【CEDEC 2016レポート】 BIOHAZARD7 resident evil におけるゲームオーディオワークフローとシステム―コストをかけずにクオリティを高めるために改善したこと
5分で分かる内容まとめ
登壇者
小島 健二 株式会社カプコン CS制作統括 プロダクション部 サウンド開発室 サウンドプログラマー
鉢迫 渉 株式会社カプコン CS制作統括 プロダクション部 サウンド開発室 サウンドディレクター
概要とミッション
効率良く効率の良いサウンドシステムを作った話
メインコンセプト
「恐怖」
ホラー性の深化のため、圧倒的没入感のためTPSからFPSにし、フォトリアルな表現を用いる。
サウンドコンセプト
「聞き取る恐怖」 プレイヤーは生きるために耳を澄まし、聞くことで恐怖を感じるジレンマを表現。
コアピラー(柱)
- イマージブサウンド
- その場にいるようなサウンドデザイン、日常感
- トラウマサウンド
- イマージブサウンドの対比として、非日常な音で恐怖を植え付ける
- ダイナミックサウンド
- ゲームの進行に合わせて動的に変化させる
コアピラーの実現
- 新しいエンジン(RE ENGINE)
- 体験を重視したゲーム作り
- 作って壊してまたつくってのイテレーション
サウンドシステムをゼロから
- 人がすべきことと機械がやることの切り分け
- プロトタイプと同時にエンジンの開発も進める
- 人員は多くない
ワークフローとシステムのコンセプト
「前行程が終わるとざっくりいい感じに音が鳴らせる」
前行程とは、サウンドが依存する絵作りの部分。
- 上流行程変わりまくる(イテレーションしてる途中だから)
- 上流に左右されないシステムを目指す
- リッチな表現をすくない手数で
- 物量が増えても重くない
- アートとかサウンドのアセットは後行程に集中させる
ワークフローとシステムの概要
今までは、それぞれのアーティストが作ったアセットを、プログラマがソースコードでタグ付け。

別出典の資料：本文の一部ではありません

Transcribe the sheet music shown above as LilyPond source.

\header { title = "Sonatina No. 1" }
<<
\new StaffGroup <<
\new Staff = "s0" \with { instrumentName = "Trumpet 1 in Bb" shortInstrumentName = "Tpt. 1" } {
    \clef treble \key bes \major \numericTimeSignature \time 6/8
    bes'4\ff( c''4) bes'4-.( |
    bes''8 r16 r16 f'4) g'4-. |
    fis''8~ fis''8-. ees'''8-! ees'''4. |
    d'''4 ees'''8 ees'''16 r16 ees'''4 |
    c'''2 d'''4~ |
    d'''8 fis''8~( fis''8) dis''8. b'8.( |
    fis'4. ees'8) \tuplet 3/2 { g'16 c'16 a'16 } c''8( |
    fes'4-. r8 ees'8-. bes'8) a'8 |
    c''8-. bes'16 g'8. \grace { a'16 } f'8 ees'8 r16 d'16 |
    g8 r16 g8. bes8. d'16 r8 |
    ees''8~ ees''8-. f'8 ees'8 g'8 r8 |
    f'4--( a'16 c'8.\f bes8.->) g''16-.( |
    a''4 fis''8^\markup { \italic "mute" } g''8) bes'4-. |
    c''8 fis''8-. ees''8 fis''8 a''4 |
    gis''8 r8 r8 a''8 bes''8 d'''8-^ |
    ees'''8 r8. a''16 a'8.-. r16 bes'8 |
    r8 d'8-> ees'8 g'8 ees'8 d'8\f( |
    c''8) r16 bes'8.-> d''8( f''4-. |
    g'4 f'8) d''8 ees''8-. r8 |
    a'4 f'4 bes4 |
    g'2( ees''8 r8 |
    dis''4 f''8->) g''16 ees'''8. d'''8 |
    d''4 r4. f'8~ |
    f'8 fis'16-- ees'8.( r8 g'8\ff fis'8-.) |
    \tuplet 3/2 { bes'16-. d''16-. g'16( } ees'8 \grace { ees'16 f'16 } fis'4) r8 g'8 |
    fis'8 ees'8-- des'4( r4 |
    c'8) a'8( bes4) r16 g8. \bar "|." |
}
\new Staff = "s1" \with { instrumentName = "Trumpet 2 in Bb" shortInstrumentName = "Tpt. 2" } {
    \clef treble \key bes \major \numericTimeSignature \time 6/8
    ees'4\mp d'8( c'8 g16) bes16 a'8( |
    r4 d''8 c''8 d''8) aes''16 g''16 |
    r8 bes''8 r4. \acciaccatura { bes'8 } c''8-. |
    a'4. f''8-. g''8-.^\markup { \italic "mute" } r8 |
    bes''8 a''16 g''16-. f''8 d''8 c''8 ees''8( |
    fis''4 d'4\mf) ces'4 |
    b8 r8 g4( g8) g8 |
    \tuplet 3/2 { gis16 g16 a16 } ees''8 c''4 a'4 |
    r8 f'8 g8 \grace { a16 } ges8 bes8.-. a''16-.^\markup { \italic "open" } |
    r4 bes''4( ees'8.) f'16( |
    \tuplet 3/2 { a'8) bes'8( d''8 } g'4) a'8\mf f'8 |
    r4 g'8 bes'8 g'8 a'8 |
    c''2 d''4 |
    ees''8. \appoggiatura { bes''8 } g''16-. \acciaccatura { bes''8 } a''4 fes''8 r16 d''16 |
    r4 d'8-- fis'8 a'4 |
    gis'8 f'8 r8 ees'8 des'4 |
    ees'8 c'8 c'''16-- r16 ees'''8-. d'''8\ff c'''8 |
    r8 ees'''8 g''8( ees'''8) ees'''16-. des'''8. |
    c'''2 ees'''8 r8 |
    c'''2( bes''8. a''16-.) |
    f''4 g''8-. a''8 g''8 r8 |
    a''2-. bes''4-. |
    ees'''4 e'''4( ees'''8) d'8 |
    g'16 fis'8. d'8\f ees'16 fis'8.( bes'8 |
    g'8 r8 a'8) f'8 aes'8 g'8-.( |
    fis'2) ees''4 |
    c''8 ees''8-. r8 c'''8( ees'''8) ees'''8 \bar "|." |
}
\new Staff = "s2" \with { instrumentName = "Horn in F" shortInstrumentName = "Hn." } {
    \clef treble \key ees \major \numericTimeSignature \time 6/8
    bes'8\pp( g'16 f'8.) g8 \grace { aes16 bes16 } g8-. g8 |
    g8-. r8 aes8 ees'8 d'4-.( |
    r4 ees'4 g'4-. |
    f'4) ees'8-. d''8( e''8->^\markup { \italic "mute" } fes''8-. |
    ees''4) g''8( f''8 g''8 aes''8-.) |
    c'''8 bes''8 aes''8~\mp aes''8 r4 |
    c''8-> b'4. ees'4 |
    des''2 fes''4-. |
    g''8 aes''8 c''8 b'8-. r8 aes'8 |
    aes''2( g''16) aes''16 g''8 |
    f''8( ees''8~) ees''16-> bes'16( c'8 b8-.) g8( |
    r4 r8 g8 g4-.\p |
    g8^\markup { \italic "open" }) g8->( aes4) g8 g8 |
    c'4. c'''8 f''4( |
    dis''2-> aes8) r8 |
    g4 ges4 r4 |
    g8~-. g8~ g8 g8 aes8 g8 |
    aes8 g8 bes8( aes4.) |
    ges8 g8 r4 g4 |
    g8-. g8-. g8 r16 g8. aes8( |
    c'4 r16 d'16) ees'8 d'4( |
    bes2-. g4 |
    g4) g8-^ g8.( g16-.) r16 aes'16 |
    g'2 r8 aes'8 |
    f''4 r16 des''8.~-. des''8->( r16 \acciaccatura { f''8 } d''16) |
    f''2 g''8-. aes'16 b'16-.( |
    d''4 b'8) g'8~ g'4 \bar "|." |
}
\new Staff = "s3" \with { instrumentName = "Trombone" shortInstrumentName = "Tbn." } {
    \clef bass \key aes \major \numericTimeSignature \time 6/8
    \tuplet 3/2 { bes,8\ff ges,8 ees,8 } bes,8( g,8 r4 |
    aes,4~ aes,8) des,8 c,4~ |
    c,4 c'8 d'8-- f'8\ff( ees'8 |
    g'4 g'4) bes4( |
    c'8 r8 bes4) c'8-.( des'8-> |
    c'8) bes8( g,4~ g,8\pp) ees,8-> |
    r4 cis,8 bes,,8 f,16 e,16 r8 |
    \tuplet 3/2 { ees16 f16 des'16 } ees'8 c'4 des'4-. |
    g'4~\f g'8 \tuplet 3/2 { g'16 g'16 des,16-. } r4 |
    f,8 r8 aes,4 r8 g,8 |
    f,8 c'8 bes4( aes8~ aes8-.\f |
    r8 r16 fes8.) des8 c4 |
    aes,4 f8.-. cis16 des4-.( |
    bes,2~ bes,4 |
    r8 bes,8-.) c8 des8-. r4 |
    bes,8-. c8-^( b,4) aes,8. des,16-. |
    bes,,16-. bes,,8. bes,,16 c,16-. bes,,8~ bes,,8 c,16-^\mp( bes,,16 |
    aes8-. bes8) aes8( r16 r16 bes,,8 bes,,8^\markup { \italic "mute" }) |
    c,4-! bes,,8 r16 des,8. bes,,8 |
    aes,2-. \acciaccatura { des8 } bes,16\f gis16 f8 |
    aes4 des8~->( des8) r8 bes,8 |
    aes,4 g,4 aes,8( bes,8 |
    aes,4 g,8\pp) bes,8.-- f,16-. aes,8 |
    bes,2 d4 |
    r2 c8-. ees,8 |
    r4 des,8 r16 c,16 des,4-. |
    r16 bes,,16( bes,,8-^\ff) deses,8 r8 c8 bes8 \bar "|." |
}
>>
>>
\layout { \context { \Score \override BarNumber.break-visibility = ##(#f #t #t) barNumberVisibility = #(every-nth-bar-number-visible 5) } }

RE ENGINEではプログラマふくめ、全員がシーンにタグ付け。
プログラマの役割は
- きっかけをだす
- 状態を見れるようにする
- 値を見れるようにする
モーションに対しての音声
- 出戻りが多いから大変
- 自動化かつ後で調整可能に
- 衣擦れ
- 足音
- デザイン要素が強い音は自動化しないようが楽
アタリの設置を半自動化
- アタリ(遮蔽/リバーブ/環境音)の設置を半自動化
- 凹凸とかあると大変
- やり直しが後半に集中する
- メッシュを利用する
- 背景アーティストと相談
- マテリアル単位に設定しておいて流用
- 重くなったらだめ
- とにかく並列化
- 発音のまびきをする
メリット
- 背景のスケジュールがサウンドに左右されなくなる
- 背景が進むにつれ背景のディテールが向上し、クオリティが上がっていく
デメリット
- 背景アーティストの手間が増える
字幕の表示切り替え
他言語対応だけど、字幕調整担当者はいない。そこで、音声データを用いてほぼ自動化した。
必ず守られる命名規則
規則を作っても守られないから、命名規則を機械的にするツールを作成。再生中の音声がわかるようになる。
結果、不具合が分かりやすくなった。
まとめ
- 前行程が終わることで、仕事が勝手に進む!
- 工夫して作業を減らすことで、磨く時間が作れた!
ゲーム開発のそれぞれのセクションを理解し、WinWinの関係になれるような方法論を模索した。「する」のも「してもらう」のも、協力が大切。
感想
サウンドに関するそれぞれのセクションを見つめ直すことで効率化を測れたというお話でした。お互いに方法を模索することで、コストと品質のトレードオフにならないばかりでなく、+αのメリットまで生まれることが面白いと思いました。大規模なシステムだからこそ、大まかな部分では効率化をし、重要なディティールにかける時間を確保することが重要だと感じました。